> What you need to do:
Scan the listing below for the string "False" and copy each line where it turns up.

> Supplied data:
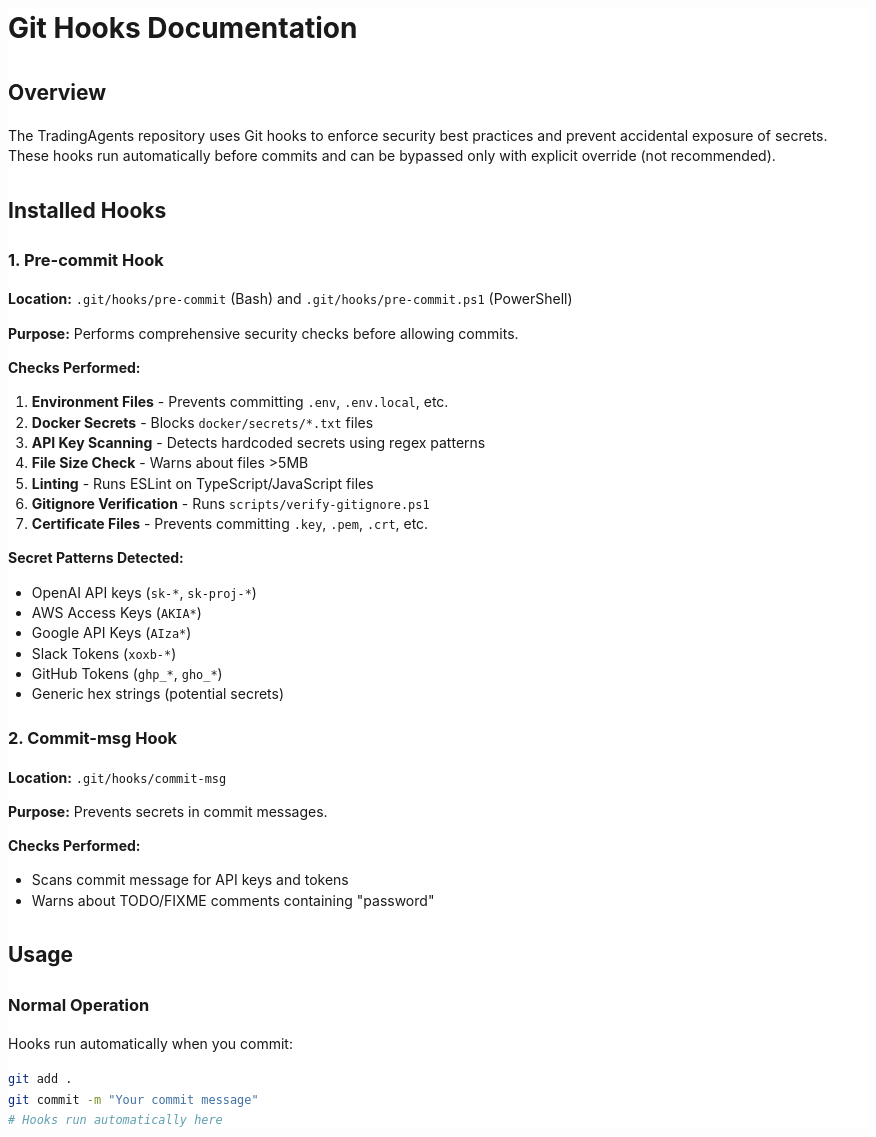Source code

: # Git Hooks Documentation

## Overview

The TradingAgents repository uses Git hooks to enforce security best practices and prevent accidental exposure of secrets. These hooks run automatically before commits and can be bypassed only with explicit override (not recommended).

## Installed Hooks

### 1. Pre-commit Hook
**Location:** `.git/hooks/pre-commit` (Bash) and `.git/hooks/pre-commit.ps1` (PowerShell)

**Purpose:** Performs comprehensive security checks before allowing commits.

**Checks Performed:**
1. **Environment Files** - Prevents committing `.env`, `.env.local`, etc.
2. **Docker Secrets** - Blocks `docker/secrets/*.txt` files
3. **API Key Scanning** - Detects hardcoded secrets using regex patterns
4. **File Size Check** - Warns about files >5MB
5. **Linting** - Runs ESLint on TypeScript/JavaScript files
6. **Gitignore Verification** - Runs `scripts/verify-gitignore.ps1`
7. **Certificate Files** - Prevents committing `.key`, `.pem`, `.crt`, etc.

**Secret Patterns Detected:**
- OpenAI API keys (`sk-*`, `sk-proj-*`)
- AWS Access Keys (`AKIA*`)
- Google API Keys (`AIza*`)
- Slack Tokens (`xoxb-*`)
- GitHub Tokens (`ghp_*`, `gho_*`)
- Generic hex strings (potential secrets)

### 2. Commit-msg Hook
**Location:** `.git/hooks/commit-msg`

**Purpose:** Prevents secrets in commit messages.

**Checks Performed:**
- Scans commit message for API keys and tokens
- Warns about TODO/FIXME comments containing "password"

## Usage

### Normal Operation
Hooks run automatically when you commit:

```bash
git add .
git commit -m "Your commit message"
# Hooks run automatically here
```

--

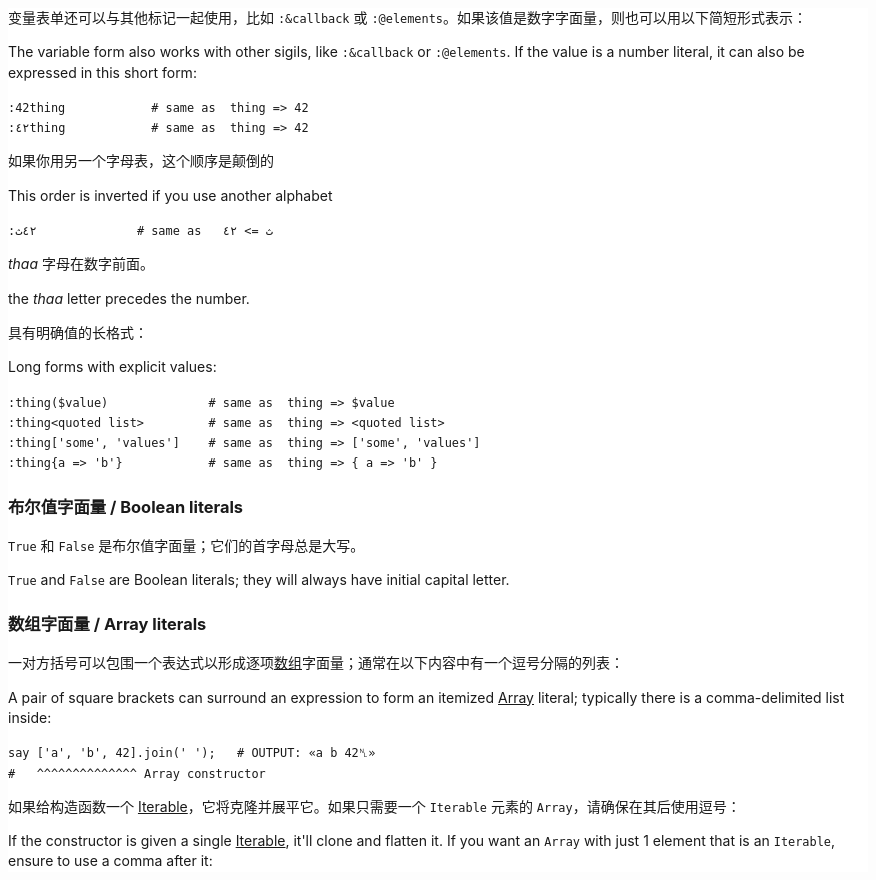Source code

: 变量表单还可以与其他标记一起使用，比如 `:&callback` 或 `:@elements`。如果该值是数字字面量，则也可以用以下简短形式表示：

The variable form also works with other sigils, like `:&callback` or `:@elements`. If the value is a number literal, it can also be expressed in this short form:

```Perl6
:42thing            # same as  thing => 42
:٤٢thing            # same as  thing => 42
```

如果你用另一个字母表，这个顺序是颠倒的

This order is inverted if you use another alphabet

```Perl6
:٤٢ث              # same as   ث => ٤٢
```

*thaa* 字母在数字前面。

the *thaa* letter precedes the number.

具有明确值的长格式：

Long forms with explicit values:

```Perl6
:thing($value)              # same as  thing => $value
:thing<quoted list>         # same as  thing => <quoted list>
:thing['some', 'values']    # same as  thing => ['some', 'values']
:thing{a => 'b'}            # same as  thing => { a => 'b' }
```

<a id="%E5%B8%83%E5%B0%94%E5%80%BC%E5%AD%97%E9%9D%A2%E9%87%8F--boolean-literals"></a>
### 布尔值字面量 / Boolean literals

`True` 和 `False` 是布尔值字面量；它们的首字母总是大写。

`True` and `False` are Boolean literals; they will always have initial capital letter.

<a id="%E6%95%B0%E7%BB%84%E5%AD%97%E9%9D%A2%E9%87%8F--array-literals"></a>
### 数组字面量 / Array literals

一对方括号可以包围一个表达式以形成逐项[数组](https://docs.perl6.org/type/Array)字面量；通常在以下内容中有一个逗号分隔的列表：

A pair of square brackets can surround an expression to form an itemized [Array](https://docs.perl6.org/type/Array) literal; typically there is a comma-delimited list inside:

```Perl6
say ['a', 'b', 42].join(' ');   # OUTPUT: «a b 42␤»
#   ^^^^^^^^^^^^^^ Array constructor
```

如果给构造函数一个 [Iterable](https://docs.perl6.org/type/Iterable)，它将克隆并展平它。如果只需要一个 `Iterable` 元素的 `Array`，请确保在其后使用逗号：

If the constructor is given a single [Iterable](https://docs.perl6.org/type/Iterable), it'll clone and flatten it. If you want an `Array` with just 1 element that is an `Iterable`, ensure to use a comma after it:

> Exercise answer:
`True` 和 `False` 是布尔值字面量；它们的首字母总是大写。
`True` and `False` are Boolean literals; they will always have initial capital letter.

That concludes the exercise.